Data analysis of independent data sets

To further confirm the contextual sex-biased effect, we obtained two independent data sets with TMB for melanoma patients from Australia (Skin Cancer—Australia [MELA-AU]) and Brazil (Skin Adenocarcinoma—Brazil [SKCA-BR]) through the International Cancer Genome Consortium project (https://dcc.icgc.org/). We obtained two independent data sets with gene expression data for patients with lung cancer (GSE47115)32 and clear cell renal cell carcinoma (ccRCC) patients (GSE73731)31. Statistical analysis was performed using propensity score algorithm described above, and we considered FDR < 0.2 as significance.

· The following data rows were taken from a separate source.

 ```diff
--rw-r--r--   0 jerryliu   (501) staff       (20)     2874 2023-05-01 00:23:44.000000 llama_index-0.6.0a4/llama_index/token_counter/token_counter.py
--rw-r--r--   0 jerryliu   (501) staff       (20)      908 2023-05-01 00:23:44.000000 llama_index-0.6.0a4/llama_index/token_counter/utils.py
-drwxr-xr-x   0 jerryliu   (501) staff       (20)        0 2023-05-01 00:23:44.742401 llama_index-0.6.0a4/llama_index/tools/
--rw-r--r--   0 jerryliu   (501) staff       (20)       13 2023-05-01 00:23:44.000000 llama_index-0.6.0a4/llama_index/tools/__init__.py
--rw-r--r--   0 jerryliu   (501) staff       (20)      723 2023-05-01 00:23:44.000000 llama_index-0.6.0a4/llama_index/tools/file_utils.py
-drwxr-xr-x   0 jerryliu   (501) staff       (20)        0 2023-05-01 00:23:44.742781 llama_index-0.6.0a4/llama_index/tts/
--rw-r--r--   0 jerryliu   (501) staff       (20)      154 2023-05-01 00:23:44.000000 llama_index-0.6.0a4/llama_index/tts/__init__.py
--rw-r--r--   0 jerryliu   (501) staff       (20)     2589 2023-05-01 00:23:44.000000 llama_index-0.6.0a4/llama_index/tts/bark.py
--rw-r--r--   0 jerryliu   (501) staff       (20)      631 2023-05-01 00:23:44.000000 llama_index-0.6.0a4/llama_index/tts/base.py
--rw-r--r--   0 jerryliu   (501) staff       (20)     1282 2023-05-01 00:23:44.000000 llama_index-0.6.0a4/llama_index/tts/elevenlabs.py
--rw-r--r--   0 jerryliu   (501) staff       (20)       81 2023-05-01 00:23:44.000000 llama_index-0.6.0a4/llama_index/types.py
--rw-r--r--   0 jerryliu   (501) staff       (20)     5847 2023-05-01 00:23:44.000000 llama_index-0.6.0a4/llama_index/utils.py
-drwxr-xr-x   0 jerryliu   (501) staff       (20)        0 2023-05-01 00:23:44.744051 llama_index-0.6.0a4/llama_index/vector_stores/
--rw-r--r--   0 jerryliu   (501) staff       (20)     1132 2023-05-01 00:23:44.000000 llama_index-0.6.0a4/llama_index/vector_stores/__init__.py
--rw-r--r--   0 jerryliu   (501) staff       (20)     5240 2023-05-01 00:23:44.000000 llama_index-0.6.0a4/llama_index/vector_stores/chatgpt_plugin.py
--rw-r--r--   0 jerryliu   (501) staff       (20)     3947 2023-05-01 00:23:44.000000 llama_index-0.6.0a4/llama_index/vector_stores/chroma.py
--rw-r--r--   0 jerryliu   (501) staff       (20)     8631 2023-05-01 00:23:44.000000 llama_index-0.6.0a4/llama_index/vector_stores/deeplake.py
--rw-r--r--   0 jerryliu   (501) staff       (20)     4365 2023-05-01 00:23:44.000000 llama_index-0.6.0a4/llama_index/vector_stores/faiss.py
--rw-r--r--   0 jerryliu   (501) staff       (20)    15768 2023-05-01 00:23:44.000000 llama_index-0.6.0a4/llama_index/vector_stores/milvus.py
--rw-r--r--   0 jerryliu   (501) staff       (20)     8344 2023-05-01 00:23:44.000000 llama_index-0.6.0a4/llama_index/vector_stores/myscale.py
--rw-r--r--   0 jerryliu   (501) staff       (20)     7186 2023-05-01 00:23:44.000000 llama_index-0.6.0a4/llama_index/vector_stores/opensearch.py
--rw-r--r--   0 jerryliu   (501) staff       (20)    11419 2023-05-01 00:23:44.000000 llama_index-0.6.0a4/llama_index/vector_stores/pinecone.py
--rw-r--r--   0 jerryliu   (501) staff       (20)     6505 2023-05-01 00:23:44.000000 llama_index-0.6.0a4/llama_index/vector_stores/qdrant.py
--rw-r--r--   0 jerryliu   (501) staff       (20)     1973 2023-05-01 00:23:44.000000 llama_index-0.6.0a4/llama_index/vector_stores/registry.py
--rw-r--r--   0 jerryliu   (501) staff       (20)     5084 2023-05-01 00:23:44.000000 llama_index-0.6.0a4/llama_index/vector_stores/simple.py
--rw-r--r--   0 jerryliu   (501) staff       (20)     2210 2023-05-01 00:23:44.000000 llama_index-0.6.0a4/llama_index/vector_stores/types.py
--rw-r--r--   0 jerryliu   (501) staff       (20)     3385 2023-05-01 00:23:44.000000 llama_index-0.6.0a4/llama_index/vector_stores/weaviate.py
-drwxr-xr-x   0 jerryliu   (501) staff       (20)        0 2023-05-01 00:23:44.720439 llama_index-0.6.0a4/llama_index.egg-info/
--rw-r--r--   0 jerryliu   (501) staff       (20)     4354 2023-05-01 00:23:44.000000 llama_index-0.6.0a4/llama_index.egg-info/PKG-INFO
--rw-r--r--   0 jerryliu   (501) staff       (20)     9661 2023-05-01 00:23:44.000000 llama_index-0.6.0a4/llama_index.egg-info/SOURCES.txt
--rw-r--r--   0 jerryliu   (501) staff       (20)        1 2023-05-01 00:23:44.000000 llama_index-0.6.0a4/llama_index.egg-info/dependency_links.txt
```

Number of ICB clinical trials

We searched “immune checkpoint blockade clinical trials” across all cancer types on ClinicalTrials.gov by April 16, 2019 for status as completed and as active, not recruiting. We retained cancer types with at least two clinical trials. We classified treatment strategies, including anti-PD-1 (pembrolizumab, nivolumab, cemiplimab), anti-PD-L1 (atezolizumab, avelumab, durvalumab) and anti-CTLA-4 (ipilimumab, tremelimumab), in each cancer type.

Reporting summary

Further information on research design is available in the Nature Research Reporting Summary linked to this article.